Kesempatan itu pun datang. Hari Jumat bagi Hendar adalah hari libur, alias sengaja di rumah saja. Sebenarnya itu atas saranku. Keluar rumah jika sudah pulang dari sholat Jumat. Dia melakukannya.
Kami duduk di teras, menghadap ke jalan raya, sudah ku seduh kopi dan juga biskuit kalengan menemani.Â
"Bagaimana pekerjaan di sini, bisnis kayu macam apa yang kalian jalankan?" tanyaku sambil duduk.
"Lancar, kalau aku tidak datang, ada temanku yang menangani."kutelisik raut wajahnya, mencoba membaca,adakah kejujuran ataukah kebohongan yang diucapkan.
"Oh, temanmu Adam yang istrinya kutemui itu?"ingatanku melayang, kepadanya aku perlu berterima kasih.
"Itu legal? kalau itu pembalakan liar, berat hukumannya, ada Undang-undangnya.." aku sudah mempelajari hal beginian.
Suamiku terdiam, seolah kesulitan menata kata.
"Dan satu hal yang harus kau pikirkan, jangan sekali-kali kau menafkahi keluarga dengan uang haram!"nada bicaraku agak menekan.
Belum sempat Hendar menanggapi ,sebuah motor nyelonong begitu saja ke halaman.
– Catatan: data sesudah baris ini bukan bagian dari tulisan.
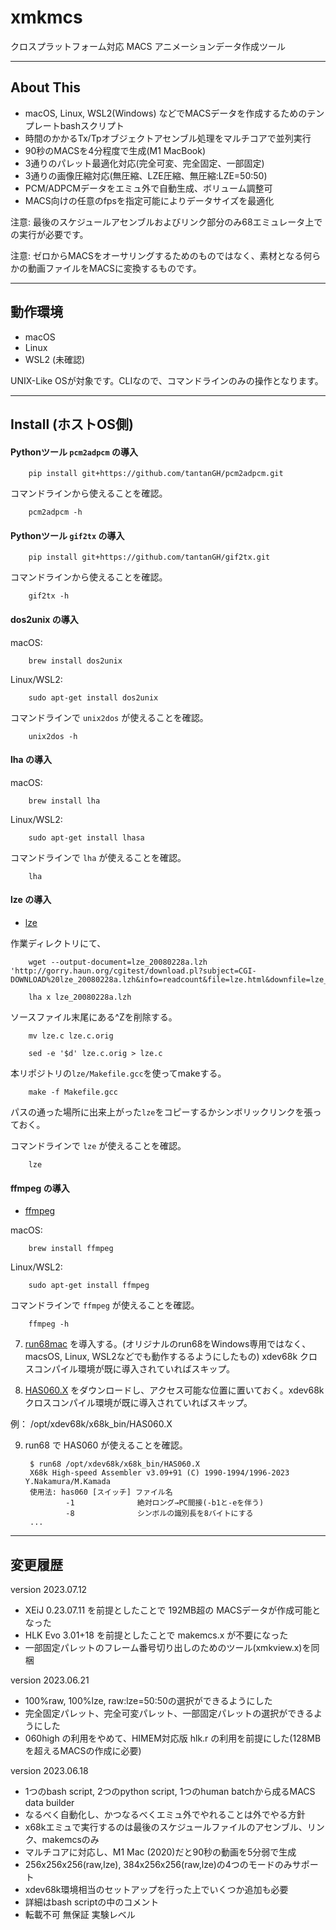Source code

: # xmkmcs

クロスプラットフォーム対応 MACS アニメーションデータ作成ツール

---

## About This

- macOS, Linux, WSL2(Windows) などでMACSデータを作成するためのテンプレートbashスクリプト
- 時間のかかるTx/Tpオブジェクトアセンブル処理をマルチコアで並列実行
- 90秒のMACSを4分程度で生成(M1 MacBook)
-	3通りのパレット最適化対応(完全可変、完全固定、一部固定)
-	3通りの画像圧縮対応(無圧縮、LZE圧縮、無圧縮:LZE=50:50)
-	PCM/ADPCMデータをエミュ外で自動生成、ボリューム調整可
-	MACS向けの任意のfpsを指定可能によりデータサイズを最適化

注意: 最後のスケジュールアセンブルおよびリンク部分のみ68エミュレータ上での実行が必要です。

注意: ゼロからMACSをオーサリングするためのものではなく、素材となる何らかの動画ファイルをMACSに変換するものです。

---

## 動作環境

- macOS
- Linux
- WSL2 (未確認)

UNIX-Like OSが対象です。CLIなので、コマンドラインのみの操作となります。

---

## Install (ホストOS側)

#### Pythonツール `pcm2adpcm` の導入

        pip install git+https://github.com/tantanGH/pcm2adpcm.git

コマンドラインから使えることを確認。

        pcm2adpcm -h

#### Pythonツール `gif2tx` の導入

        pip install git+https://github.com/tantanGH/gif2tx.git

コマンドラインから使えることを確認。

        gif2tx -h

#### dos2unix の導入

macOS:

        brew install dos2unix

Linux/WSL2:

        sudo apt-get install dos2unix

コマンドラインで `unix2dos` が使えることを確認。

        unix2dos -h

#### lha の導入

macOS:

        brew install lha

Linux/WSL2:

        sudo apt-get install lhasa

コマンドラインで `lha` が使えることを確認。

        lha


#### lze の導入

* [lze](http://gorry.haun.org/pw/?lze)

作業ディレクトリにて、

        wget --output-document=lze_20080228a.lzh 'http://gorry.haun.org/cgitest/download.pl?subject=CGI-DOWNLOAD%20lze_20080228a.lzh&info=readcount&file=lze.html&downfile=lze_20080228a.lzh'

        lha x lze_20080228a.lzh

ソースファイル末尾にある^Zを削除する。

        mv lze.c lze.c.orig

        sed -e '$d' lze.c.orig > lze.c

本リポジトリの`lze/Makefile.gcc`を使ってmakeする。

        make -f Makefile.gcc

パスの通った場所に出来上がった`lze`をコピーするかシンボリックリンクを張っておく。

コマンドラインで `lze` が使えることを確認。

        lze

#### ffmpeg の導入

* [ffmpeg](https://ffmpeg.org/)

macOS:

        brew install ffmpeg

Linux/WSL2:

        sudo apt-get install ffmpeg

コマンドラインで `ffmpeg` が使えることを確認。

        ffmpeg -h

7. [run68mac](https://github.com/GOROman/run68mac) を導入する。(オリジナルのrun68をWindows専用ではなく、macsOS, Linux, WSL2などでも動作するるようにしたもの) xdev68k クロスコンパイル環境が既に導入されていればスキップ。

8. [HAS060.X](http://retropc.net/x68000/software/develop/as/has060/) をダウンロードし、アクセス可能な位置に置いておく。xdev68k クロスコンパイル環境が既に導入されていればスキップ。

例：
        /opt/xdev68k/x68k_bin/HAS060.X

9. run68 で HAS060 が使えることを確認。

        $ run68 /opt/xdev68k/x68k_bin/HAS060.X
        X68k High-speed Assembler v3.09+91 (C) 1990-1994/1996-2023 Y.Nakamura/M.Kamada
        使用法: has060 [スイッチ] ファイル名
                -1              絶対ロング→PC間接(-b1と-eを伴う)
                -8              シンボルの識別長を8バイトにする
        ...

---

## 変更履歴

version 2023.07.12
- XEiJ 0.23.07.11 を前提としたことで 192MB超の MACSデータが作成可能となった
- HLK Evo 3.01+18 を前提としたことで makemcs.x が不要になった
- 一部固定パレットのフレーム番号切り出しのためのツール(xmkview.x)を同梱

version 2023.06.21
- 100%raw, 100%lze, raw:lze=50:50の選択ができるようにした
- 完全固定パレット、完全可変パレット、一部固定パレットの選択ができるようにした
- 060high の利用をやめて、HIMEM対応版 hlk.r の利用を前提にした(128MBを超えるMACSの作成に必要)

version 2023.06.18
- 1つのbash script, 2つのpython script, 1つのhuman batchから成るMACS data builder
- なるべく自動化し、かつなるべくエミュ外でやれることは外でやる方針
- x68kエミュで実行するのは最後のスケジュールファイルのアセンブル、リンク、makemcsのみ
- マルチコアに対応し、M1 Mac (2020)だと90秒の動画を5分弱で生成
- 256x256x256(raw,lze), 384x256x256(raw,lze)の4つのモードのみサポート
- xdev68k環境相当のセットアップを行った上でいくつか追加も必要
- 詳細はbash scriptの中のコメント
- 転載不可 無保証 実験レベル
Tanpa melepaskan helmnya, bahkan tidak mematikan mesinnya, orang itu sepertinya akan mengatakan sesuatu, tapi melihat ke arahku dulu, lalu menutup mulutnya.
"Ada apa? bicaralah!"suamiku tersentak dan berdiri.
" Celaka, Pak....Bang Adam, ..Pak!"terbata-bata diantara nafasnya yang memburu orang itu turun dari motor trail nya, mesin motor tetap menyala.